Publications include statistical yearbooks, census reports, monthly bulletins on prices and trade, and thematic reports on agriculture, health, education, and poverty that are distributed to stakeholders including the Presidency of Guinea, the National Assembly (Guinea), donor agencies, and academic institutions such as the Université Gamal Abdel Nasser de Conakry. Data dissemination channels have expanded to include online portals, microdata access frameworks, and participation in international databases maintained by the United Nations Data],] the World Bank Open Data, and the African Development Bank statistical repositories. The institute’s methodological reports reference international manuals like the Demographic and Health Survey Program guidelines and the UN Principles and Recommendations for Population and Housing Censuses.
The institute maintains technical and financial partnerships with multilateral organizations including the United Nations Population Fund, the United Nations Children's Fund, the World Health Organization, the World Bank Group, and the International Monetary Fund, as well as regional bodies such as the African Union, the Economic Community of West African States, and the Economic Community of Central African States. Bilateral cooperation has involved agencies such as the Agence Française de Développement, United States Agency for International Development, Deutsche Gesellschaft für Internationale Zusammenarbeit, and private foundations and research centers linked to universities like Université Paris 1 Panthéon-Sorbonne and Université de Montréal. These partnerships support technical assistance, training, funding for censuses, and integration with global statistical initiatives led by the United Nations Statistical Commission and the International Monetary Fund Statistics Department.

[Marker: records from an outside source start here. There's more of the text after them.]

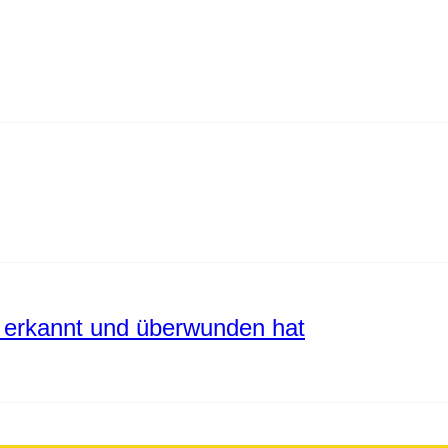
erkannt und überwunden hat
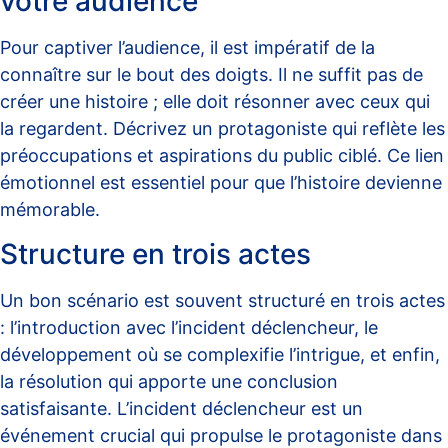
votre audience
Pour captiver l’audience, il est impératif de la
connaître sur le bout des doigts. Il ne suffit pas de
créer une histoire ; elle doit résonner avec ceux qui
la regardent. Décrivez un protagoniste qui reflète les
préoccupations et aspirations du public ciblé. Ce lien
émotionnel est essentiel pour que l’histoire devienne
mémorable.
Structure en trois actes
Un bon scénario est souvent structuré en trois actes
: l’introduction avec l’incident déclencheur, le
développement où se complexifie l’intrigue, et enfin,
la résolution qui apporte une conclusion
satisfaisante. L’incident déclencheur est un
événement crucial qui propulse le protagoniste dans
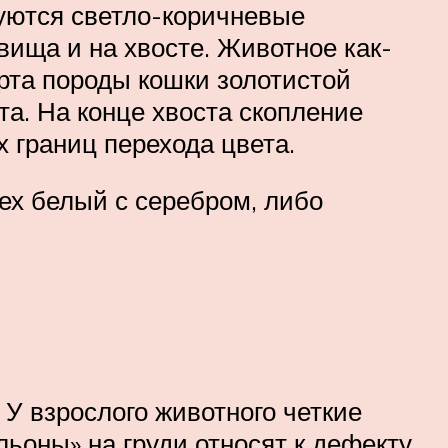
уются светло-коричневые
вища и на хвосте. Животное как-
рта породы кошки золотистой
а. На конце хвоста скопление
 границ перехода цвета.
ех белый с серебром, либо
 У взрослого животного четкие
ьоны» на груди относят к дефекту.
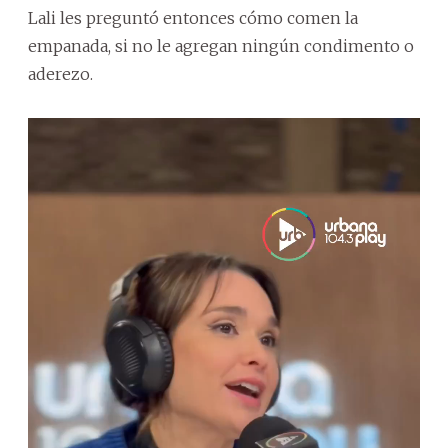
Lali les preguntó entonces cómo comen la
empanada, si no le agregan ningún condimento o
aderezo.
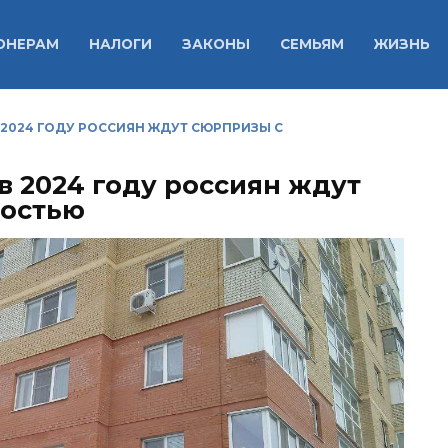
ОНЕРАМ
НАЛОГИ
ЗАКОНЫ
СЕМЬЯМ
ЖИЗНЬ
В 2024 ГОДУ РОССИЯН ЖДУТ СЮРПРИЗЫ С
в 2024 году россиян ждут
остью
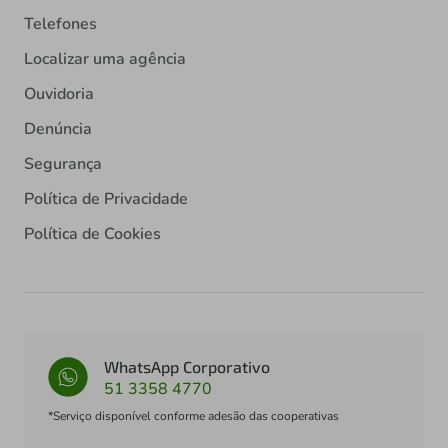
Telefones
Localizar uma agência
Ouvidoria
Denúncia
Segurança
Política de Privacidade
Política de Cookies
WhatsApp Corporativo
51 3358 4770
*Serviço disponível conforme adesão das cooperativas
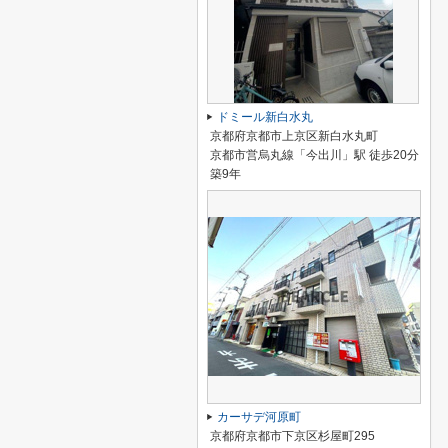
ドミール新白水丸
京都府京都市上京区新白水丸町
京都市営烏丸線「今出川」駅 徒歩20分
築9年
カーサデ河原町
京都府京都市下京区杉屋町295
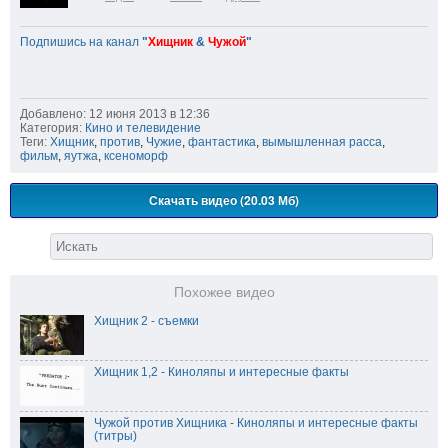
Подпишись на канал
"
Хищник
&
Чужой
"
Добавлено: 12 июня 2013 в 12:36
Категория:
Кино и телевидение
Теги:
Хищник
,
против
,
Чужие
,
фантастика
,
вымышленная расса
,
фильм
,
яутжа
,
ксеноморф
Скачать видео (20.03 Мб)
Похожее видео
Хищник 2 - съемки
Хищник 1,2 - Киноляпы и интересные факты
Чужой против Хищника - Киноляпы и интересные факты
(титры)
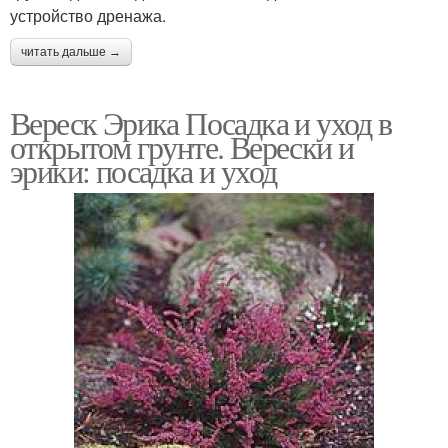
устройство дренажа.
читать дальше →
Вереск Эрика Посадка и уход в
открытом грунте. Верески и
эрики: посадка и уход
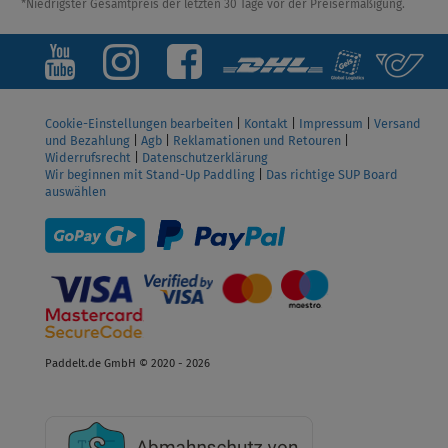
*Niedrigster Gesamtpreis der letzten 30 Tage vor der Preisermäßigung.
Cookie-Einstellungen bearbeiten
|
Kontakt
|
Impressum
|
Versand
und Bezahlung
|
Agb
|
Reklamationen und Retouren
|
Widerrufsrecht
|
Datenschutzerklärung
Wir beginnen mit Stand-Up Paddling
|
Das richtige SUP Board
auswählen
Paddelt.de GmbH © 2020 - 2026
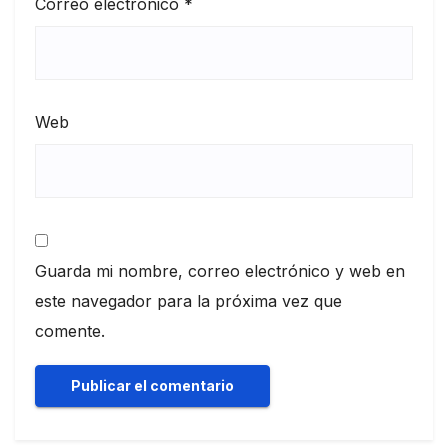
Correo electrónico
*
Web
Guarda mi nombre, correo electrónico y web en
este navegador para la próxima vez que
comente.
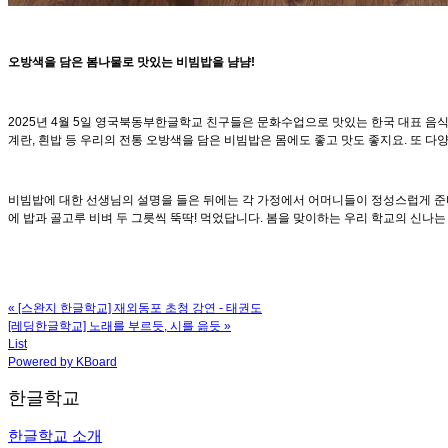
오방색을 담은 봄나물로 맛있는 비빔밥을 냠냠!
2025년 4월 5일 영국북동부한글학교 친구들은 문화수업으로 맛있는 한국 대표 음식
계란, 흰밥 등 우리의 전통 오방색을 담은 비빔밥은 몸에도 좋고 맛도 좋지요. 또 
비빔밥에 대한 선생님의 설명을 들은 뒤에는 각 가정에서 어머니들이 정성스럽게 준
에 밥과 골고루 비벼 두 그릇씩 뚝딱! 먹었답니다. 봄을 맞이하는 우리 학교의 신나
«
[스완지 한글학교] 재외동포 초청 강연 - 태권도
[레딩한글학교] 노래를 부르듯, 시를 읊듯
»
List
Powered by KBoard
한글학교
한글학교 소개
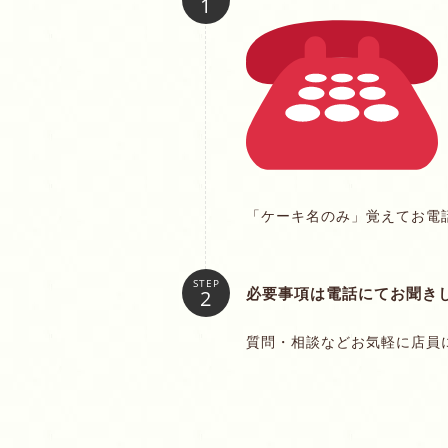
「ケーキ名のみ」覚えてお電
STEP
必要事項は電話にてお聞き
質問・相談などお気軽に店員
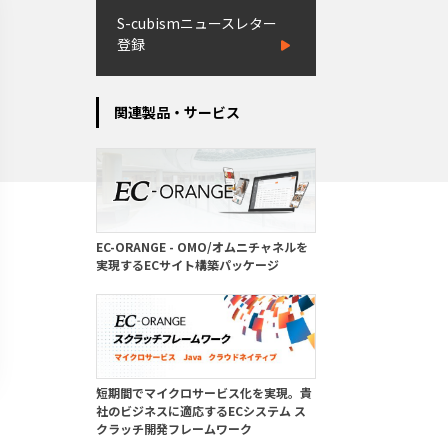
S-cubismニュースレター
登録
関連製品・サービス
EC-ORANGE - OMO/オムニチャネルを
実現するECサイト構築パッケージ
短期間でマイクロサービス化を実現。貴
社のビジネスに適応するECシステム ス
クラッチ開発フレームワーク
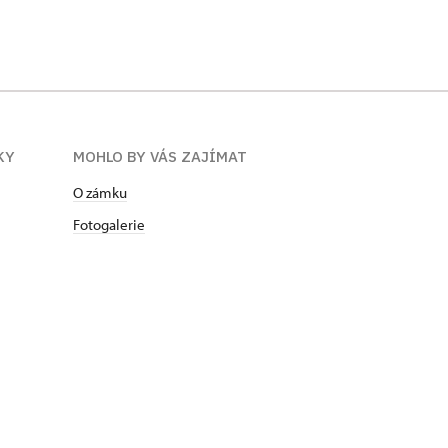
KY
MOHLO BY VÁS ZAJÍMAT
O zámku
Fotogalerie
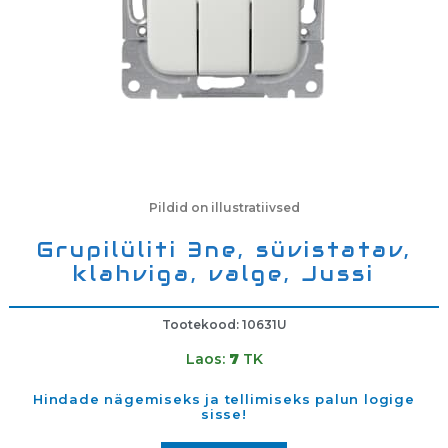
Pildid on illustratiivsed
Grupilüliti 3ne, süvistatav,
klahviga, valge, Jussi
Tootekood: 10631U
Laos:
7
TK
Hindade nägemiseks ja tellimiseks palun logige
sisse!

The institute faces recurrent challenges including resource constraints, data quality concerns, incompleteness of civil registration systems, and logistical difficulties in reaching remote prefectures and rural communities such as those along the Niger River basin and border areas adjacent to Sierra Leone, Liberia, and Mali. Criticisms from civil society groups, academic researchers, and international observers point to delays in census publication, limited timely release of microdata, and occasional discrepancies between administrative records held by the Ministry of Health (Guinea) and survey results from partners like Médecins Sans Frontières and Population Services International. Political sensitivity around statistics during electoral cycles and budgetary reporting has led to calls for strengthened legal independence similar to reforms in countries such as South Africa and Kenya, and for enhanced adoption of open data practices championed by the Open Data Charter and PARIS21.